In that same study, the team also reported on an enzyme that shows great promise in cutting the gluten chain after glutamine. Derived from barley, EP-B2 is able to complement the work of FM-PEP, not only because it cuts gluten in a different place, but also because it can work in the high acidity found in the stomach. FM-PEP works best in the lower acidity of the intestine. Together, EP-B2 and FM-PEP could give Celiacs coverage throughout their digestive tract so that gluten that happens to leave the stomach quickly would still be subject to cleaving in the intestine.
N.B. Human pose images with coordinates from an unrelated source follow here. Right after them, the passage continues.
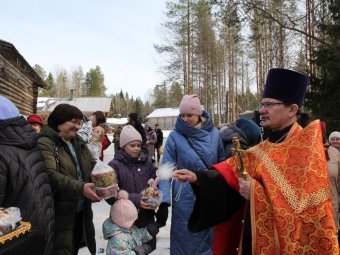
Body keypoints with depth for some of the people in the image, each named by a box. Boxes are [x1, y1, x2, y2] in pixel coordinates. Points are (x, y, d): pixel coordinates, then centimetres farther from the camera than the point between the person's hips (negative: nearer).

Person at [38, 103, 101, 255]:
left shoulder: (79, 143, 11)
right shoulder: (45, 144, -14)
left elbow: (94, 167, 9)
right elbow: (50, 175, -27)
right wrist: (80, 188, -34)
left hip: (81, 211, 8)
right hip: (60, 215, -7)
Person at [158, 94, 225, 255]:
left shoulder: (214, 133, -1)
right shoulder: (175, 136, -9)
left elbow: (222, 163, 7)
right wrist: (164, 198, -19)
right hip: (185, 197, -2)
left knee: (208, 238, 15)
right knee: (186, 239, 9)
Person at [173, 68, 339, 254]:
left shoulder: (307, 146, -13)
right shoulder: (264, 148, 8)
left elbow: (303, 202, -21)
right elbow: (232, 171, 0)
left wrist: (256, 191, -20)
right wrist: (197, 177, -13)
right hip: (257, 237, 7)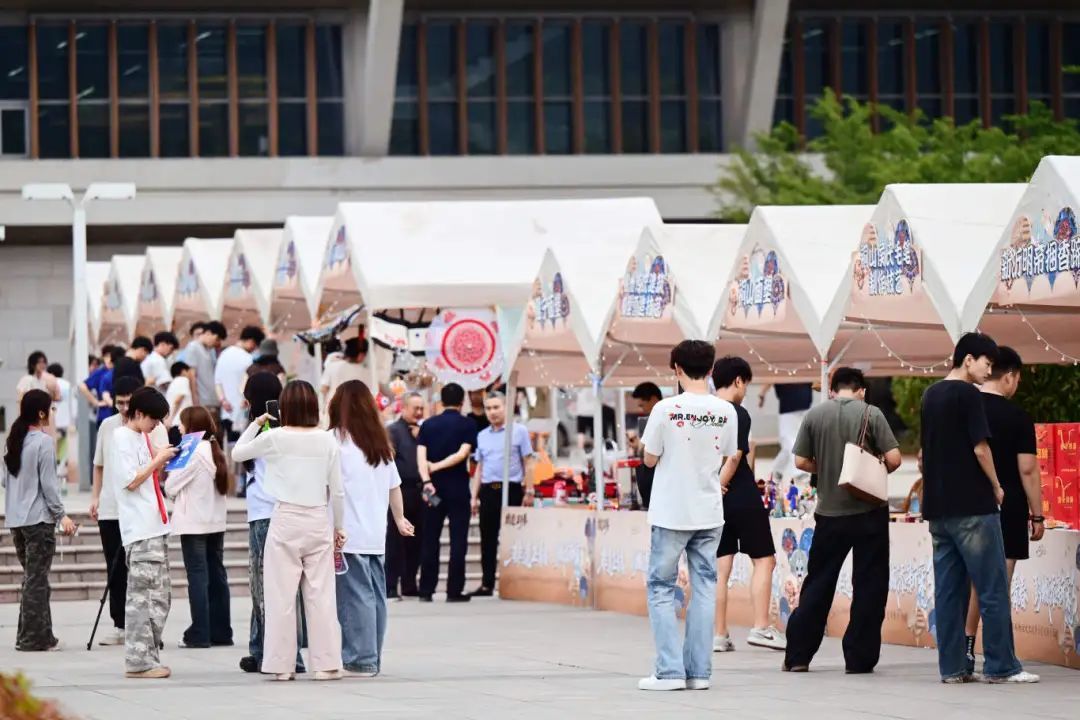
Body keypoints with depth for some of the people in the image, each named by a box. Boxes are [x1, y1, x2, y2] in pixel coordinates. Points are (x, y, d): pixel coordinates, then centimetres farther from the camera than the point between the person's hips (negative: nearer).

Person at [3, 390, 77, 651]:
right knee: (36, 580, -2)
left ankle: (41, 635, 15)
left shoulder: (13, 441, 10)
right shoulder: (43, 442, -12)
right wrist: (61, 515, -8)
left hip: (16, 519, 7)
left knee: (32, 578, 13)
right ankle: (33, 638, 0)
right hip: (39, 518, -7)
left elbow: (6, 480, 14)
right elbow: (48, 483, -13)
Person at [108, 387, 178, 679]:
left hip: (155, 527, 10)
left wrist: (162, 461, 9)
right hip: (140, 529, -10)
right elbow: (131, 480, -16)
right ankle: (138, 661, -9)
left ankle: (148, 657, 15)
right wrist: (158, 460, -10)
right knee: (142, 594, -10)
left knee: (160, 596, 11)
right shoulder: (122, 438, -9)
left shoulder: (141, 437, 19)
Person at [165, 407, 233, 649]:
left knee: (198, 577, -5)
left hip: (194, 524, -8)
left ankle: (199, 634, -5)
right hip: (216, 522, 8)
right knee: (216, 576, 9)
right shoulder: (215, 451, 10)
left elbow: (170, 487, -11)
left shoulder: (193, 452, -14)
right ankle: (221, 632, 12)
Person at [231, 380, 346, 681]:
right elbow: (337, 490, 2)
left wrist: (255, 424, 18)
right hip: (318, 521, 2)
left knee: (281, 596, 3)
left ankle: (282, 664, 4)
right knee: (321, 595, 4)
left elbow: (237, 453, 9)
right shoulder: (327, 441, -2)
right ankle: (327, 663, 5)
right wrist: (339, 527, 13)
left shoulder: (274, 438, -6)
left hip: (285, 521, -2)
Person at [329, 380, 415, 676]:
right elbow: (394, 486, 16)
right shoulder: (381, 442, 11)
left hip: (349, 535, -6)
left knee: (355, 596, -5)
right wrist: (399, 518, 30)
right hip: (376, 535, 6)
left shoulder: (337, 440, -8)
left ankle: (360, 660, -6)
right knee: (375, 595, 10)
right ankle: (372, 659, 15)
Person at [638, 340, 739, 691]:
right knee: (704, 588, 9)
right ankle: (699, 672, 7)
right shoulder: (725, 411, 0)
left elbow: (650, 459, -5)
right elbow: (733, 458, 10)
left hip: (671, 514, -4)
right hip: (710, 514, 4)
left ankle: (670, 671, -2)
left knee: (661, 587, 5)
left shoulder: (666, 409, -12)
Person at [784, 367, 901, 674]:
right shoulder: (871, 414, -6)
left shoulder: (815, 415, 1)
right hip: (869, 511, -2)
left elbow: (801, 461, 2)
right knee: (869, 585, 6)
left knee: (818, 583, 11)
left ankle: (797, 655, 10)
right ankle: (859, 658, 5)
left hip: (830, 512, 2)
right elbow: (893, 458, -10)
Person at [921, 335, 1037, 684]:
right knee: (993, 589, -3)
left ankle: (953, 666, 5)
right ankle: (1001, 666, -3)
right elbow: (980, 448, -15)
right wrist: (996, 487, -2)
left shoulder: (930, 396, 14)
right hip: (972, 506, -8)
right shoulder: (968, 395, -11)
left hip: (938, 507, 8)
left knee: (949, 589, 7)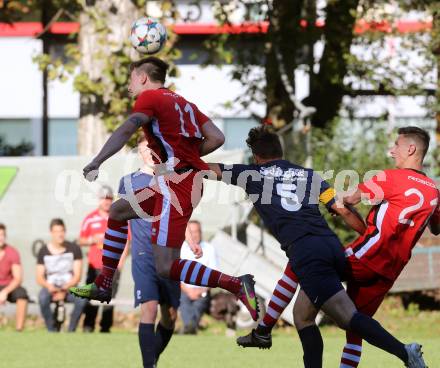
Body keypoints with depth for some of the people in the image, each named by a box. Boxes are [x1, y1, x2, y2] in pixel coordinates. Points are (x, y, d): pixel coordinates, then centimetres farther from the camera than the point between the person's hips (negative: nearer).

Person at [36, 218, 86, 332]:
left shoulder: (74, 249, 0)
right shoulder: (43, 251, 3)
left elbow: (77, 276, -3)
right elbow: (39, 278, 2)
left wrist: (64, 290, -18)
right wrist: (48, 286, -20)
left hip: (69, 287, 0)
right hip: (50, 287, 0)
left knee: (82, 298, -33)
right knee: (42, 298, -36)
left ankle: (71, 330, -18)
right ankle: (51, 330, -23)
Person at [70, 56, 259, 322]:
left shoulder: (150, 97, 0)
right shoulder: (183, 103, 22)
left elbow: (126, 130, -19)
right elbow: (217, 138, 13)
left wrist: (96, 163, -29)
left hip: (177, 182, -9)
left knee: (166, 268, -14)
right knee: (118, 211, 24)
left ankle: (237, 285, -22)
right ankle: (103, 286, 27)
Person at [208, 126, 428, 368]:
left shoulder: (252, 174, 16)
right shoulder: (308, 175, 24)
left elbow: (210, 169, 27)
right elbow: (345, 211, 17)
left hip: (304, 252, -6)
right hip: (332, 245, 6)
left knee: (349, 317, -14)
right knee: (302, 315, 21)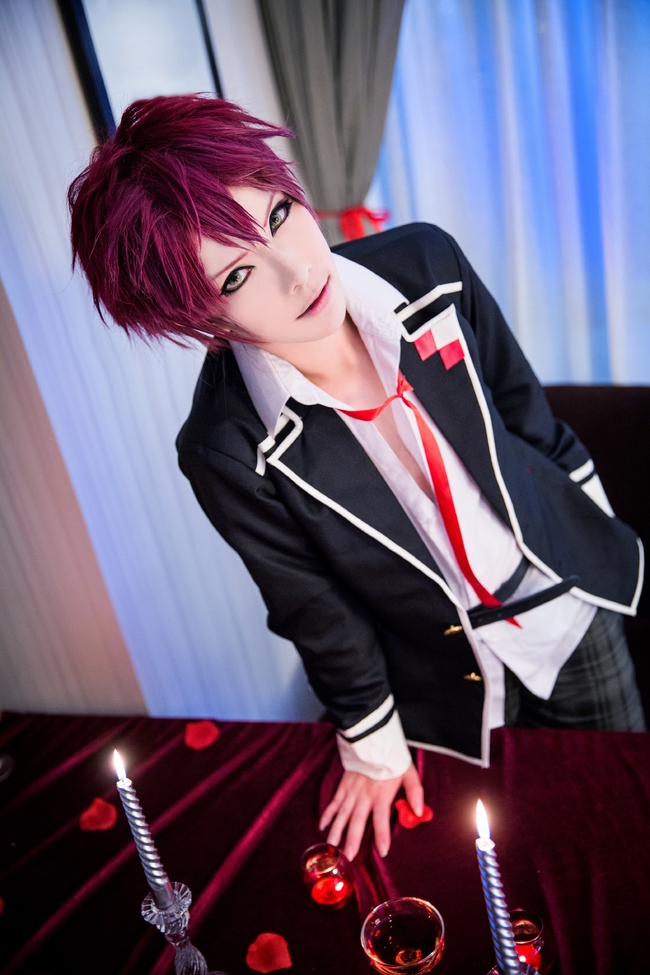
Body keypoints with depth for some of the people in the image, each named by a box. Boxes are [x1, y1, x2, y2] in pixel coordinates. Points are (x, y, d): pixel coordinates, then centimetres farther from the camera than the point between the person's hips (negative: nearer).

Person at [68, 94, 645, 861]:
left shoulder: (426, 264, -21)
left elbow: (523, 405, -3)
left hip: (576, 597, 4)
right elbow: (315, 611, -15)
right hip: (452, 682, -3)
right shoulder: (229, 452, -30)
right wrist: (372, 744, 0)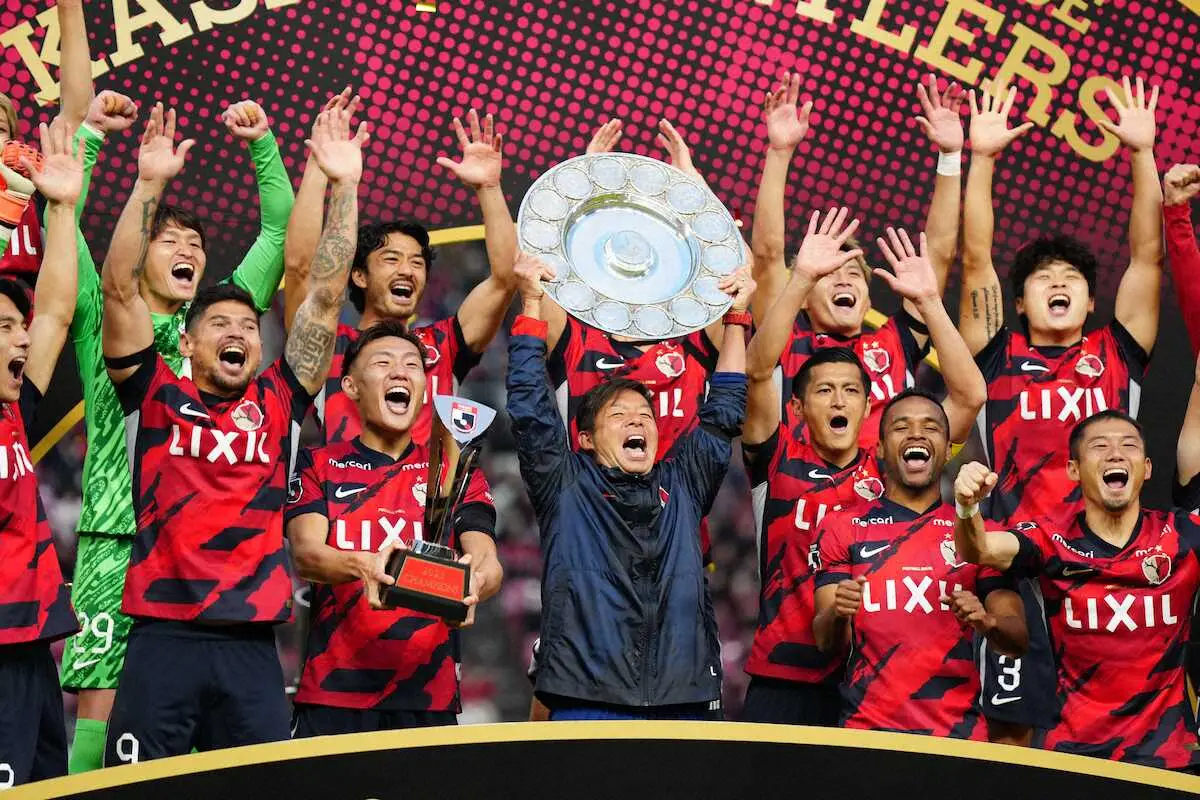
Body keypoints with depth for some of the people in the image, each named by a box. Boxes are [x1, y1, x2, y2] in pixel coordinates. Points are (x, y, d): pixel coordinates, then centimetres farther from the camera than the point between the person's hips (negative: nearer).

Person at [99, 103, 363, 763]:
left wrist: (343, 186, 4)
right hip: (161, 639, -2)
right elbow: (121, 289, 1)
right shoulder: (155, 398, 9)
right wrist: (149, 184, -6)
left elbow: (325, 296, 9)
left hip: (251, 646, 2)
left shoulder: (277, 403, 12)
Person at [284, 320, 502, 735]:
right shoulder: (319, 465, 10)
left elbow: (489, 565, 0)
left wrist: (474, 583, -26)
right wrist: (363, 566, -29)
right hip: (333, 692, -1)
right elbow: (305, 554, -6)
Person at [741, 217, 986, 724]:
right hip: (785, 679, -1)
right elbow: (758, 371, -7)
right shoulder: (779, 461, 7)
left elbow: (969, 395, 3)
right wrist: (802, 280, -15)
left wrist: (928, 300, -3)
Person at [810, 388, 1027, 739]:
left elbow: (1018, 640, 3)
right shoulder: (842, 527, 5)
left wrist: (988, 622, -18)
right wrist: (837, 615, -23)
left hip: (958, 731, 1)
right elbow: (827, 641, -1)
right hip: (866, 729, -1)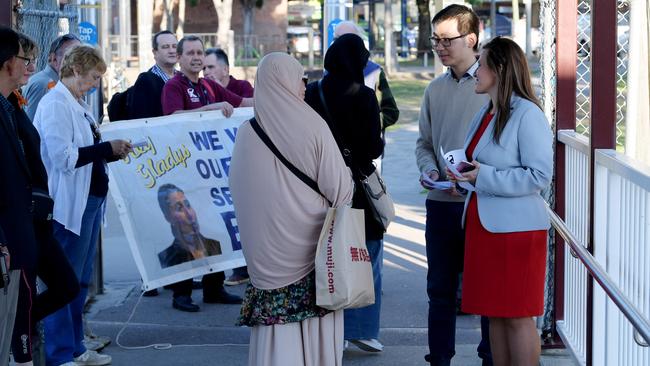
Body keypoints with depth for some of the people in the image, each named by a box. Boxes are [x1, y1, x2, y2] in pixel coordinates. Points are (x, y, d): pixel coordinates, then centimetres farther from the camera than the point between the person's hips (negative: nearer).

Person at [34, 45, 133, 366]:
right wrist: (108, 148, -17)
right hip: (69, 204, -10)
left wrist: (113, 150, 5)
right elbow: (63, 157, -22)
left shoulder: (78, 104, 15)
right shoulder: (55, 104, -14)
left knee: (80, 279, 16)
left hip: (89, 201, 10)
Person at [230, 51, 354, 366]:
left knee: (275, 328, 6)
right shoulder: (313, 127, -11)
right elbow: (340, 190, -10)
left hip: (266, 252, 2)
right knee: (314, 329, 8)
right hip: (309, 244, -2)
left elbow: (238, 189, 9)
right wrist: (348, 175, 12)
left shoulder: (246, 133, -2)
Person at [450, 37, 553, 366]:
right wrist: (465, 177, 6)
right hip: (482, 225, 9)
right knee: (493, 313, 11)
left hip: (515, 228, -9)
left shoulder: (527, 114, -13)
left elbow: (540, 175, -19)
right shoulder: (485, 114, 15)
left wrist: (484, 176, -19)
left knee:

Ultimately what FM-PEP and EP-B2 would do is weaken gluten to the point where the body’s natural digestive enzymes are able to finish it off. Some of those natural enzymes can further break the chain in those few places that aren’t after either a proline or glutamine acid. Other enzymes "nibble" on the ends of the chain to break it down slowly but completely. Every time a cutting enzyme cleaves the chain, it exposes a new end for the nibblers to work on. The more cuts, the more opportunities for nibbling and the faster the gluten disappears.

In lab tests reported in the July study, Khosla’s group exposed gluten to a combination of EP-B2, FM-PEP and the body’s natural enzymes in stomach-like and intestine-like conditions. “Remarkably, gluten treated with pepsin plus EP-B2 followed by pancreatic proteases plus FM-PEP was completely nontoxic within 10 minutes of exposure to the simulated [digestive] environment,” the team found.